Classique Legend: With better luck in running could he have won last year’s race? I honestly thought so at the time. Which I also thought made him a good thing in The Golden Eagle a fortnight later. History will show he bombed in that event and finished well behind a few that haven’t gone on with it and that he would beat up most days of the week. More questions than answers, and with just the one run, carrying 60kg, scouting deep on a very wintery track, against very wintery performers, I really don’t think we are any the wiser. One thing we do know about him is he’s an absolute brute of an animal who would have taken no harm from the extra 12 months under his belt. And his trainer knows just about every blade of grass of the Randwick 1200m circuit. Be surprised if he doesn’t run top 3.
With plenty of slots yet to be confirmed we could hypothesise all day on this topic which no doubt is being hotly debated in every local watering hole around the table of knowledge. We’ve already covered off Farnan, Prague and Rubisaki in the earlier editions, all whom will come in for serious consideration for slot owners. I think there’s more than a few queries around the Alligator Blood form lines by now. Plus the ongoing swab saga doesn’t exactly buoy one with confidence. Bivouac is well in the market but has been beaten home by most of these at some point. Whilst Loving Gaby is too big a risk in pre post markets given you only have to spit on the ground and she loses five lengths. Trekking is consistent at the top level, only weights and heavy tracks have pulled him up since running third in last years race.

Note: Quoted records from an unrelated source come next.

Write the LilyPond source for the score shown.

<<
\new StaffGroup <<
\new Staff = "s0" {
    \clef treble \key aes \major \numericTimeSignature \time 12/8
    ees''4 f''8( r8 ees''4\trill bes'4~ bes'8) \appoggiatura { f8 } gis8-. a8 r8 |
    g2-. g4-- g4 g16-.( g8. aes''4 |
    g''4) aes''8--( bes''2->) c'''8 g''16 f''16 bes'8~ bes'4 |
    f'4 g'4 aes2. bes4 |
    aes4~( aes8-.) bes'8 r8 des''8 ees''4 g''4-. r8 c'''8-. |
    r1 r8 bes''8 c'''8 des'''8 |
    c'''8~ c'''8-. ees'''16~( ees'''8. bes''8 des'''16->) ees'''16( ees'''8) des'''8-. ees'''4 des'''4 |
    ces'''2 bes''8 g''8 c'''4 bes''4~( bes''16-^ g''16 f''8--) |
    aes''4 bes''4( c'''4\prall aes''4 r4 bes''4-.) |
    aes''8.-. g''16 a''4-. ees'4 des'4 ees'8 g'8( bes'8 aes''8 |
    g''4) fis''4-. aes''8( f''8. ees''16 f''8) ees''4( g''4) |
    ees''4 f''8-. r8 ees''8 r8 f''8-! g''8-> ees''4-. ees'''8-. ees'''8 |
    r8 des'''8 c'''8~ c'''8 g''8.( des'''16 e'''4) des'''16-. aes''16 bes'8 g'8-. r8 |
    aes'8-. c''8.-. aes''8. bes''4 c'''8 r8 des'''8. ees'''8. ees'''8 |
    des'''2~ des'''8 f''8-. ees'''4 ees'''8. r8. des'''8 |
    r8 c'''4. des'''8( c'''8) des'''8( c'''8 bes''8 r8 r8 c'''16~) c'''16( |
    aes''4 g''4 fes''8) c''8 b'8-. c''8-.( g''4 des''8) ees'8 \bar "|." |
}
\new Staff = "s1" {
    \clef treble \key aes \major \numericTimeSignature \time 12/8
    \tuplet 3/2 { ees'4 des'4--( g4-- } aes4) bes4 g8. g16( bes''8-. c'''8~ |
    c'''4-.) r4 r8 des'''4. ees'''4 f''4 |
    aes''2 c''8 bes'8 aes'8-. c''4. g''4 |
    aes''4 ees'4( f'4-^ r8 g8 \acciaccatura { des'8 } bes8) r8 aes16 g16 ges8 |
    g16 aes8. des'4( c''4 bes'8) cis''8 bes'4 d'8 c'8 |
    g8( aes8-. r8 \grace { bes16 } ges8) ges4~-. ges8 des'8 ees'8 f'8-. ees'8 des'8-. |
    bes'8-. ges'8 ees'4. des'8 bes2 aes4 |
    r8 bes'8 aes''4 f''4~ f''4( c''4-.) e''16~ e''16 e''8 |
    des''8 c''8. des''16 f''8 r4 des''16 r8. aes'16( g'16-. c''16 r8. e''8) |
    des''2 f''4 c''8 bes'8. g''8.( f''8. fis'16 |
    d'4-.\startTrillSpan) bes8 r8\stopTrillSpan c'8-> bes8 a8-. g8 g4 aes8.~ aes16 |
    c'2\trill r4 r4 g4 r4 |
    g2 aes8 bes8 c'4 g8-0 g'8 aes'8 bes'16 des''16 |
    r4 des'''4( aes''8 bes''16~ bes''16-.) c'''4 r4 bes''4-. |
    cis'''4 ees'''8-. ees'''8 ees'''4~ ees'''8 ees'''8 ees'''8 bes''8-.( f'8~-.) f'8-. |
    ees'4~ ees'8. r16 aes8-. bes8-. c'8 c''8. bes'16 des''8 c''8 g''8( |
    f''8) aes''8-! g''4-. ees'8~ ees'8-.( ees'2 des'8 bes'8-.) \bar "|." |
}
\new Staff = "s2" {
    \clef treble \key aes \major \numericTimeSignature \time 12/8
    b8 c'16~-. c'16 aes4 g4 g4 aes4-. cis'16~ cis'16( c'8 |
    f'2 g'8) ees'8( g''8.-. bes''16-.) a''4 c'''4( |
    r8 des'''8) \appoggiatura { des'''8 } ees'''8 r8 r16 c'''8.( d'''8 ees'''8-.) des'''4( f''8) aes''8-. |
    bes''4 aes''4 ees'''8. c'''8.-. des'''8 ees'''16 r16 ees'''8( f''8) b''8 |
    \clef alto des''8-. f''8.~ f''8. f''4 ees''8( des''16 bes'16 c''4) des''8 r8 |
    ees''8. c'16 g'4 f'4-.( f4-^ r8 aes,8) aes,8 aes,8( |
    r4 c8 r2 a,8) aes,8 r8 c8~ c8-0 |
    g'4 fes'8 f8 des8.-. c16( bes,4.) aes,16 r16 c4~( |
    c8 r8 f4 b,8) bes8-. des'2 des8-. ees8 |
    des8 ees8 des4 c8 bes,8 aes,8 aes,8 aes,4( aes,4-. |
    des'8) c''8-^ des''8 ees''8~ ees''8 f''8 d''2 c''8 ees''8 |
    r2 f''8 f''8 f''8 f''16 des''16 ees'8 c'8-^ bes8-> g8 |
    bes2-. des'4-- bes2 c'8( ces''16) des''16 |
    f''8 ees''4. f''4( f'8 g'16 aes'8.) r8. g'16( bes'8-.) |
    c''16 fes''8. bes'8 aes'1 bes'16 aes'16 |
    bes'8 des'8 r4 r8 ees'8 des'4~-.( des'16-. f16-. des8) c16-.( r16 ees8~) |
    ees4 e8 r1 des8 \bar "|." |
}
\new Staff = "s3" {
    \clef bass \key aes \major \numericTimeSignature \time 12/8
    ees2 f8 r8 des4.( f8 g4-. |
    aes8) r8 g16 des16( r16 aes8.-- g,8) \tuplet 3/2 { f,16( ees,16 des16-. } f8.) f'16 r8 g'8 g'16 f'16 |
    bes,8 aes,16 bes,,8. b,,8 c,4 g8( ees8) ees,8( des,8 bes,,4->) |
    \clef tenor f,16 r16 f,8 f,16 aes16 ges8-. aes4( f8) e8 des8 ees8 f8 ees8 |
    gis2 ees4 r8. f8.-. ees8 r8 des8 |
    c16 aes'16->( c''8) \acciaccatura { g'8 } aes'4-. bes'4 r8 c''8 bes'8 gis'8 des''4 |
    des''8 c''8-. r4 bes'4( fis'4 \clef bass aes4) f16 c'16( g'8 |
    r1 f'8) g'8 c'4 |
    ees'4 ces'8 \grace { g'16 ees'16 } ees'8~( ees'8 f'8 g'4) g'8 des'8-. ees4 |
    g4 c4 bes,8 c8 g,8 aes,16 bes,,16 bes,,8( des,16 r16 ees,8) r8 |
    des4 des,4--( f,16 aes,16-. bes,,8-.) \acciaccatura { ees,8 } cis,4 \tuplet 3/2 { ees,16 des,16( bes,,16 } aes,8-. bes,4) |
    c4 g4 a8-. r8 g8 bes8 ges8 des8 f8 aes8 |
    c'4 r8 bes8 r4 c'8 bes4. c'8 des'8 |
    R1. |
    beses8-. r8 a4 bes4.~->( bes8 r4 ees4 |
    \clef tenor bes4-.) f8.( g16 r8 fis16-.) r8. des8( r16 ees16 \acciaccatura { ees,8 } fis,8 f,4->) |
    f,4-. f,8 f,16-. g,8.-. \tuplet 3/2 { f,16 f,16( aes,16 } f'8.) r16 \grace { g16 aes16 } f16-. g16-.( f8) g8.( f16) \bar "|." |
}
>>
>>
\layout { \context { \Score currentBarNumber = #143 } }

He’s a dual G1 winner, but a race like this is next level and I just can’t quite have him here.
Going with the unheralded Gytrash here. The form through him and the current quote are too good to pass up. Rubisaki for reasons discussed in the three year old edition ticks many of the profile boxes for a race like this. Whilst she’s unproven at Group 1 WFA, I think it’s only a matter of time. Classique Legend has been set specifically for this race with a long-term plan in place. Given luck in running he may well have been coming back to defend his crown and you to think this year’s edition looks somewhat easier on paper. Have to include Nature Strip in the top four, whilst a couple of two year olds in the form of Peltzer and Prague could be two out of left field which will attract plenty of interest if they show a bit early given the profile of last year’s winner.